February 24, 2023 - 11:49am

“First Minister Humza Yousaf”. As with “Prime Minister Liz Truss”, these are four words I never expected to write in the same sentence, in that order, and with no other words in between them.

Yet nine days on from Nicola Sturgeon’s decision to quit frontline politics — a move which, by the hour, seems more and more bizarre — it is possible we may have to get used to them. 

The first few tumultuous days of the Nationalists’ leadership race have witnessed ‘progressive’ supporters of Finance Secretary Kate Forbes disown their support because of her religious views on same-sex marriage. Almost by accident, Yousaf has become the odds-on favourite to succeed Sturgeon as SNP leader and take over the top position in Scottish politics.

It will be a moment of history if he does, breaking a new glass ceiling for Britain’s Muslim population. But the question hanging over this 37-year-old Glaswegian who has never had a job outside of politics is whether, like Truss before him, he has the political skills and the basic competence to survive.

If he does win the contest, Yousaf will become Scotland’s first truly post-devolution First Minister. He was only 14 when the Scottish Parliament was reconvened in 1999. After studying politics at Glasgow University, he then went immediately to the Parliament to work as an SNP aide. He has been there ever since, elected as an MSP in 2011. He is a creature of the new Scottish polity.

Without doubt, he is a capable media performer. I first came across him as a political journalist a few years ago when I was investigating a group called the Scottish Islamic Foundation. It had received hundreds of thousands of pounds from Alex Salmond’s then-government. Yousaf was just one member who had close links to Salmond’s SNP. It looked like a straight-up case of cronyism to me, but my lasting impression was of his unflustered charm and confidence when answering my questions. He is seen as a nice guy by opponents and supporters alike. 

But there are much more serious questions over his record as a Minister and he has not been quite so good at responding to these. Yousaf has had three big cabinet jobs: in transport, justice, and health. 
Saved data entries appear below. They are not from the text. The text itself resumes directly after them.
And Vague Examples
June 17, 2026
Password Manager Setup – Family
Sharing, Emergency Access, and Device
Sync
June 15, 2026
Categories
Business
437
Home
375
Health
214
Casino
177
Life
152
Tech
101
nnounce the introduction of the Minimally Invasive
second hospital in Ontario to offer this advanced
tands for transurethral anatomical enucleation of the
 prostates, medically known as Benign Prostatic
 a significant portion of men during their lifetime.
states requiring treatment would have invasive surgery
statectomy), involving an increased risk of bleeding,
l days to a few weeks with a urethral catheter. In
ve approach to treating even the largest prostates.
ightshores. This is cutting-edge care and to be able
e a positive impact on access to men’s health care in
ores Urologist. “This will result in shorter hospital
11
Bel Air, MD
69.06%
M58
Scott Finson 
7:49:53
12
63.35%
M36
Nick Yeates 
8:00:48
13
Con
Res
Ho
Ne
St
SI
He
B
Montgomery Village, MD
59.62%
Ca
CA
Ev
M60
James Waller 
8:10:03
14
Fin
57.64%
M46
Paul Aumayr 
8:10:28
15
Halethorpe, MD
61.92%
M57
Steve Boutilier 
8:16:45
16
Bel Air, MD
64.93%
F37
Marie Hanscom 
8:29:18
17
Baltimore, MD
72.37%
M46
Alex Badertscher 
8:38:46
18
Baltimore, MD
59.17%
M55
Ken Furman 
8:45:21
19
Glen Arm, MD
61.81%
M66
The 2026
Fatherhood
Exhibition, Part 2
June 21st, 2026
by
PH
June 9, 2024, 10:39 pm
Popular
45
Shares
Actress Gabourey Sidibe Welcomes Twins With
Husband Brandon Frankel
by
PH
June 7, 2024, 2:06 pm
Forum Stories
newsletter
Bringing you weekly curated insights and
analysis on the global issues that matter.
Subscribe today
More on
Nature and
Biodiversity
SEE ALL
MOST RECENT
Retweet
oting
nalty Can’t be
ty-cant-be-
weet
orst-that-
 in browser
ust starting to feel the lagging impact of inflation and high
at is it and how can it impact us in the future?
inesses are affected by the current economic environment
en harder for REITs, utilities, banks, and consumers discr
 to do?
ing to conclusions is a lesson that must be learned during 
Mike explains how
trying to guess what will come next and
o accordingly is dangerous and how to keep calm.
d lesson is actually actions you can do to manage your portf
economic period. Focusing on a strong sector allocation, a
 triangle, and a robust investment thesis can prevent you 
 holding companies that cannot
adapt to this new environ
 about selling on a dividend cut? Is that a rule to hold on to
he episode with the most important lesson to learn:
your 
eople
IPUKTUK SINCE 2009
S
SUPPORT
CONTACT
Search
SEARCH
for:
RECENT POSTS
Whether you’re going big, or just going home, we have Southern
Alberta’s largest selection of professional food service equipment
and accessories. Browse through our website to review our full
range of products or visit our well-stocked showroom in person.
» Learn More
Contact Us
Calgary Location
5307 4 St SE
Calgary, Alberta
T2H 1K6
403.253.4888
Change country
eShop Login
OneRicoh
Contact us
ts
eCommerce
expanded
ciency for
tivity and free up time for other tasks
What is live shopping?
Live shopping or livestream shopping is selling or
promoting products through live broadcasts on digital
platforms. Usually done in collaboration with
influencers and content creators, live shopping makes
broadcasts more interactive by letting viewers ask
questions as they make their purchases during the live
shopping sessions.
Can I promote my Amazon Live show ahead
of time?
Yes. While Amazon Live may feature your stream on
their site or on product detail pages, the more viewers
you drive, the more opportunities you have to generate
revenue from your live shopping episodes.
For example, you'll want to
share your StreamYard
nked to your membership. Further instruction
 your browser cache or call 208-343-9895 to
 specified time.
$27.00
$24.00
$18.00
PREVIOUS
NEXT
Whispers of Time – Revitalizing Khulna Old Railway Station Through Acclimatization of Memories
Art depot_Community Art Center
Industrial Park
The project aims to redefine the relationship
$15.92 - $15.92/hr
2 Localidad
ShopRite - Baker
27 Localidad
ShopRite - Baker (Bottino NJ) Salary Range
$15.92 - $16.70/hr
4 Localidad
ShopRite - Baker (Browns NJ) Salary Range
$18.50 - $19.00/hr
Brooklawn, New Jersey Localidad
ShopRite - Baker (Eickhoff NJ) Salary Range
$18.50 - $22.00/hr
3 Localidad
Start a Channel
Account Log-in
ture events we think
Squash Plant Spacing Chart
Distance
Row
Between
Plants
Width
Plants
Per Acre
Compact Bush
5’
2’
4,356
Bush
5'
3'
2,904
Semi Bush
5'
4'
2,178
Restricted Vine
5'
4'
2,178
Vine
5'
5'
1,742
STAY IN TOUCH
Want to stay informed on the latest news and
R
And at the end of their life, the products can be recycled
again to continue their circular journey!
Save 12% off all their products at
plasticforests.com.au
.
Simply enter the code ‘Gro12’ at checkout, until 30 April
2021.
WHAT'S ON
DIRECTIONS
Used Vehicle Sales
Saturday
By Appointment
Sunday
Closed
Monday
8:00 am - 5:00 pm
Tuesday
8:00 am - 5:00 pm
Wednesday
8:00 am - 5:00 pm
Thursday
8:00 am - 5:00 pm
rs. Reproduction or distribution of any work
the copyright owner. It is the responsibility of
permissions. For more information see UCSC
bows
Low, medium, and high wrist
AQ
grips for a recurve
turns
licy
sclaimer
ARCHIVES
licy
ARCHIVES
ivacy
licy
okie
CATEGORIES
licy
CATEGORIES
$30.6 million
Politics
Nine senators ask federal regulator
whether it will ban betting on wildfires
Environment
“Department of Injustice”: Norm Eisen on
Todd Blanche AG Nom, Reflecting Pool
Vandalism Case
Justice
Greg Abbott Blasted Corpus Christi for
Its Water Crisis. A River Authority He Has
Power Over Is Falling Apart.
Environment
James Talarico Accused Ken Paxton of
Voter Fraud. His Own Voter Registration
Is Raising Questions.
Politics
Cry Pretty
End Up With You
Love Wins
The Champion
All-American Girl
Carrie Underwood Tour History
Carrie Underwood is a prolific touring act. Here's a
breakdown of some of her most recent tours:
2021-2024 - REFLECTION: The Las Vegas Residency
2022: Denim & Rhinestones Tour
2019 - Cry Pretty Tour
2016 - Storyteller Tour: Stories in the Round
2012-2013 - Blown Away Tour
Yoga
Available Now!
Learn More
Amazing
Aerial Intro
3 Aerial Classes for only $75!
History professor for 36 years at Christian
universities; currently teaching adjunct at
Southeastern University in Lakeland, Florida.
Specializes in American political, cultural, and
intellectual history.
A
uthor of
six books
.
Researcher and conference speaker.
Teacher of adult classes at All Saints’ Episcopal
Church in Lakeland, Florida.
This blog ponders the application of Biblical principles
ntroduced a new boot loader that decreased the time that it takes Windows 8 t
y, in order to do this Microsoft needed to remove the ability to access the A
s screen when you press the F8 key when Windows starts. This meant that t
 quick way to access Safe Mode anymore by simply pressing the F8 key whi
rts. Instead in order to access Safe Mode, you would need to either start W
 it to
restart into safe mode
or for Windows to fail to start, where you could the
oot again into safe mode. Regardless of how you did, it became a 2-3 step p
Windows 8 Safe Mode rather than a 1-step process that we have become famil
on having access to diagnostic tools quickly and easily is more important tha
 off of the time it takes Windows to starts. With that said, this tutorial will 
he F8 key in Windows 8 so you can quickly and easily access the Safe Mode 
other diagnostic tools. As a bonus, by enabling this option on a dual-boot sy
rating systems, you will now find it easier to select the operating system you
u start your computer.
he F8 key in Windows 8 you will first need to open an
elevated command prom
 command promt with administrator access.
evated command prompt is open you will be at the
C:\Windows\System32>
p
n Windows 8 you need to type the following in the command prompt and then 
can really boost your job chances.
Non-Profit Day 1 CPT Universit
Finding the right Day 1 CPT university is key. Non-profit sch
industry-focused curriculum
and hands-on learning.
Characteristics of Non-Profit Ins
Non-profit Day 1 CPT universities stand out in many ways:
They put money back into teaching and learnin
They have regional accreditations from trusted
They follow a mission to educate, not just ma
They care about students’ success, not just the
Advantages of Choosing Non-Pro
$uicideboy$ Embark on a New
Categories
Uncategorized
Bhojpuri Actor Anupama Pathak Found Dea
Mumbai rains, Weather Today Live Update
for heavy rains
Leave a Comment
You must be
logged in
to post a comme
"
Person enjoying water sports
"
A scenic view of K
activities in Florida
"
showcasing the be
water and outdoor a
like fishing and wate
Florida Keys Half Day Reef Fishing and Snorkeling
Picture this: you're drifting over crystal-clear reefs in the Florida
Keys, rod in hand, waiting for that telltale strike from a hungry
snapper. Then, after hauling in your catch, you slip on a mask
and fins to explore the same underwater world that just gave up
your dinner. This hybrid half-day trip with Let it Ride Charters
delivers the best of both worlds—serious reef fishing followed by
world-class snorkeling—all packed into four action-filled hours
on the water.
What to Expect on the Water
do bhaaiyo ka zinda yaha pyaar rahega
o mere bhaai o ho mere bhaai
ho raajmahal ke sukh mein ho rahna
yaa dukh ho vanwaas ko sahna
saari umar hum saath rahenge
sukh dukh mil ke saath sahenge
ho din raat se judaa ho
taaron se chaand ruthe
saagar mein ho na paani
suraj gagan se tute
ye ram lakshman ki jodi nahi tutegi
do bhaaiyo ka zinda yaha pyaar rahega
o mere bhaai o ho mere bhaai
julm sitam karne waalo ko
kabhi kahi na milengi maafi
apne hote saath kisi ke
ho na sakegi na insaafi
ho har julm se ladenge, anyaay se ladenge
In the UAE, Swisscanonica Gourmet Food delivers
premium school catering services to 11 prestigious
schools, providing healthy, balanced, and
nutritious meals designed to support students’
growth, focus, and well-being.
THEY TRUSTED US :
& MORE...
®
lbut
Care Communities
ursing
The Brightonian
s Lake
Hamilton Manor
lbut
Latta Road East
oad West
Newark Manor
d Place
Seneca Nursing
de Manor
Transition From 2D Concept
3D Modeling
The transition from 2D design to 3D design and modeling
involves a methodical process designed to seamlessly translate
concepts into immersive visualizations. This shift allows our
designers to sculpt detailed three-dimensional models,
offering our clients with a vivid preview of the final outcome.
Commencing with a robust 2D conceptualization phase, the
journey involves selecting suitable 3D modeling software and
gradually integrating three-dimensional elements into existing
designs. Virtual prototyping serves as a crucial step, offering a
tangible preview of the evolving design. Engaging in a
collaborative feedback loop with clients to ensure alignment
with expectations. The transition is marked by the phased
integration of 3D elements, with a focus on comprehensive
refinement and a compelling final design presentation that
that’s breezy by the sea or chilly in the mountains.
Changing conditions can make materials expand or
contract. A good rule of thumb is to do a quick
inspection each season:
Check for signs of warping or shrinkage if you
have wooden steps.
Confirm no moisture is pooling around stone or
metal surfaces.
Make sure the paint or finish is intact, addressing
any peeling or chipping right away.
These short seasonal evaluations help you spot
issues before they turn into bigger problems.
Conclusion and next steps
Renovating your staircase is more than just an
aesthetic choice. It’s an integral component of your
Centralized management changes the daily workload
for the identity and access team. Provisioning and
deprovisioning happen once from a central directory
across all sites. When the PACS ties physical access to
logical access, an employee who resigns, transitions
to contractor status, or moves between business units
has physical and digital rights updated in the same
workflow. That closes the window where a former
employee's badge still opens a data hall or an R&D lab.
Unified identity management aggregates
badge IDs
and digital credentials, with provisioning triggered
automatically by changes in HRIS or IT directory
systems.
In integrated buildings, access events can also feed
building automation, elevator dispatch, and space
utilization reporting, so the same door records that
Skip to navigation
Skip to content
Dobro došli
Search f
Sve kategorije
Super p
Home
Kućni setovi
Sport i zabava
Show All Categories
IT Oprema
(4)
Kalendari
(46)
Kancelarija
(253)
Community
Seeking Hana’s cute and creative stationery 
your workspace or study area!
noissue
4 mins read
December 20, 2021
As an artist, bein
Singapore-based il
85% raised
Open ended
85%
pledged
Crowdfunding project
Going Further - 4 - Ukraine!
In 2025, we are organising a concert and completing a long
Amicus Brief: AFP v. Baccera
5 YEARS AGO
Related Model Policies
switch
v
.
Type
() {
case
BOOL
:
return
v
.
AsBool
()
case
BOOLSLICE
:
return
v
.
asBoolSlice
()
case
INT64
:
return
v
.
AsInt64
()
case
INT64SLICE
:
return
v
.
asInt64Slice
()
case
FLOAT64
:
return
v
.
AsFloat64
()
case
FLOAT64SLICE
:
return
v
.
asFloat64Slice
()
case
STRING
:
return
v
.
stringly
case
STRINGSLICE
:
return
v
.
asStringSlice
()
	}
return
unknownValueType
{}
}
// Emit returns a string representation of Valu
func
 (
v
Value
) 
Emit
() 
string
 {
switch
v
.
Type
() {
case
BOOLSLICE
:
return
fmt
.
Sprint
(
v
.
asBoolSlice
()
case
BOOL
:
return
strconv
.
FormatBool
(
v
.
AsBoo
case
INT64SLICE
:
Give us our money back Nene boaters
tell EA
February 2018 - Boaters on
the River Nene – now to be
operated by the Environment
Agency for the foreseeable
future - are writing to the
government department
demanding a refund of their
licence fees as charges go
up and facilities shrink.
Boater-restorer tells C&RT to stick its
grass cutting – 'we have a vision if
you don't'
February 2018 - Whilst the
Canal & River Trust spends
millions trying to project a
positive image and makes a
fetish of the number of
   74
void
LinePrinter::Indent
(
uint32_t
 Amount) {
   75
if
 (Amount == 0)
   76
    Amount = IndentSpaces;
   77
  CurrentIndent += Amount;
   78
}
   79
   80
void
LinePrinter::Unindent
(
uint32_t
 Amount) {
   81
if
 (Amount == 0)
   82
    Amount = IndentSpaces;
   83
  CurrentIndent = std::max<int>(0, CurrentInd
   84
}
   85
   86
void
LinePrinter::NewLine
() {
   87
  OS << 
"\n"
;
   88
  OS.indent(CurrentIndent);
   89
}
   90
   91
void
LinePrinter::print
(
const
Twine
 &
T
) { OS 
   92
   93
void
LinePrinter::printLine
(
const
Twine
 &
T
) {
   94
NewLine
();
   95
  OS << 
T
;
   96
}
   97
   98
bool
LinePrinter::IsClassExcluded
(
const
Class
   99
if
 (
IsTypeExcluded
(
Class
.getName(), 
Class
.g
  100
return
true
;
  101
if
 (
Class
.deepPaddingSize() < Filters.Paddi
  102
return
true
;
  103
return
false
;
As Transport Minister, he presided over a rail system that constantly under-performed (he also suffered the acute embarrassment of being fined by police after he was stopped driving a friend’s car without insurance). At Justice, tasked with taking forward the SNP’s deeply controversial Hate Crime Bill, he failed to foresee the huge flaws within it. More recently, his sub-par ministerial reputation has been cemented at Health. Yousaf’s mantra, as the NHS has gone into meltdown this winter, is essentially: hey, at least it’s not as bad as England. Surprisingly, this has not gone down well with the near half a million Scots currently on a waiting list.

Given this record, there is a sense that over the course of the 4-week campaign to come, something might pop up to derail his candidacy. Yesterday he was facing his first major hiccup. Unlike Forbes, Yousaf has claimed this week that he supports same-sex marriage. However, back in 2014, when the bill legalising it was being passed, Yousaf didn’t take part in the final vote. He says that he was attending to urgent ministerial business. But another former SNP Health Secretary, Alex Neil, told the Scottish Daily Mail yesterday that Yousaf had asked to be excused from the vote because “he was under so much pressure from the Mosque”. It looks as if he is trying to have his cake and eat it.

He may ride it out. He has the backing of the party’s establishment. He is the “continuity Sturgeon” candidate. Yet even by his own admission — he said at his campaign launch on Monday that Sturgeon was “by any objective measure the best politician on these islands” — he appears to accept he is a downgrade on what’s gone before. The question facing SNP members is, if Alex Salmond and Nicola Sturgeon couldn’t persuade Scots to back independence, what chance Yousaf? At a time when the SNP is facing immense challenges on the home front and is totally divided on its strategy for independence, it will require a lot more than confidence and charm to succeed.


Eddie Barnes is a columnist for the Scottish Daily Mail and director of the Our Scottish Future think tank.